REQUIREMENT:
Only an exact repetition of the lines from the one that holds "teapot: none [249,251,303,280]" to the end of the records is wanted.

*** GIVEN RECORDS Section Begins ***

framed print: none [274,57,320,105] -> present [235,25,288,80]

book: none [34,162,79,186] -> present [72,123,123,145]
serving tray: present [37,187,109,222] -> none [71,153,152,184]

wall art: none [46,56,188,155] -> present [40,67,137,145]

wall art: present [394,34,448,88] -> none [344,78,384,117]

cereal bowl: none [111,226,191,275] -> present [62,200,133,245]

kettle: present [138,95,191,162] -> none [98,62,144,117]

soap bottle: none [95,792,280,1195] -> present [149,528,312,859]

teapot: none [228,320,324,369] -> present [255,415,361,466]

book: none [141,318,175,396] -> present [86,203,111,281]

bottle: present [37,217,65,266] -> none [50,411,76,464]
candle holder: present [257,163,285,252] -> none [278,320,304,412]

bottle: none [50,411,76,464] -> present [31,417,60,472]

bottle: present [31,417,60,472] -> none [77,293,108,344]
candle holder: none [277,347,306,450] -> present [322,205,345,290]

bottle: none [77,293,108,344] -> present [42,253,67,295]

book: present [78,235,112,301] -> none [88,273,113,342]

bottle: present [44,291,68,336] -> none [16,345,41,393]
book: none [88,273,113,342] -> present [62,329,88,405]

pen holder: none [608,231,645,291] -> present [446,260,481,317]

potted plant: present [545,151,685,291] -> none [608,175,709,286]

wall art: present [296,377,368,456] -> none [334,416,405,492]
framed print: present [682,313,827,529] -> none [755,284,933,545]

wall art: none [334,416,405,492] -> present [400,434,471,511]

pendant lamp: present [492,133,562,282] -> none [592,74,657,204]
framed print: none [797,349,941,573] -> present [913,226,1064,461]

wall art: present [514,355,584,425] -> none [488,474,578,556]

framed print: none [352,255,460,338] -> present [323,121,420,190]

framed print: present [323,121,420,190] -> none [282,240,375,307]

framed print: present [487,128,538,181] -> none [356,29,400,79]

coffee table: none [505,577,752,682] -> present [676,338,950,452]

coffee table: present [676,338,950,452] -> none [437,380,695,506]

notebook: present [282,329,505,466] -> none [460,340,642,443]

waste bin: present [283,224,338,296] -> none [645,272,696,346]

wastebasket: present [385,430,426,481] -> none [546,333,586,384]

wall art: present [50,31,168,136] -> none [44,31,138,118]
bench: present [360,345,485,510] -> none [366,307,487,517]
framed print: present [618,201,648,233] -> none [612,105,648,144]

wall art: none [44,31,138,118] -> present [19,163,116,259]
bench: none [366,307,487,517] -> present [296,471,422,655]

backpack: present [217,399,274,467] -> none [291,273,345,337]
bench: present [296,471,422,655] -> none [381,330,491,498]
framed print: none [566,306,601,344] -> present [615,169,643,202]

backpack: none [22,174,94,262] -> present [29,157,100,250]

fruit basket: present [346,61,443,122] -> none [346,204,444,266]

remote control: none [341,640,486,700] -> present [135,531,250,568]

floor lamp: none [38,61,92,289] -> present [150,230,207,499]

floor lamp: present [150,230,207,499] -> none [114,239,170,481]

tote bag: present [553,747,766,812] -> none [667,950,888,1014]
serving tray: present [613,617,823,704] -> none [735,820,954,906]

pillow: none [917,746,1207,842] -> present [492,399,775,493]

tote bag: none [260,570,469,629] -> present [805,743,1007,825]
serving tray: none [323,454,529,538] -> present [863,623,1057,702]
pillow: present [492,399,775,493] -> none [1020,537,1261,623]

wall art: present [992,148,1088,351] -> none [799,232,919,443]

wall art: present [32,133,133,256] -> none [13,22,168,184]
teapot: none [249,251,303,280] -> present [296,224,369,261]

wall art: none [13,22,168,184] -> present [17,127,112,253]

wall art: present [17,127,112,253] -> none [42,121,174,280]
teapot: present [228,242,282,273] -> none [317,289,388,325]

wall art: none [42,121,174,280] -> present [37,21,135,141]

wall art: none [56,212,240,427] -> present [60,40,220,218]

*** GIVEN RECORDS Section Ends ***

ANSWER AREA:
teapot: none [249,251,303,280] -> present [296,224,369,261]

wall art: none [13,22,168,184] -> present [17,127,112,253]

wall art: present [17,127,112,253] -> none [42,121,174,280]
teapot: present [228,242,282,273] -> none [317,289,388,325]

wall art: none [42,121,174,280] -> present [37,21,135,141]

wall art: none [56,212,240,427] -> present [60,40,220,218]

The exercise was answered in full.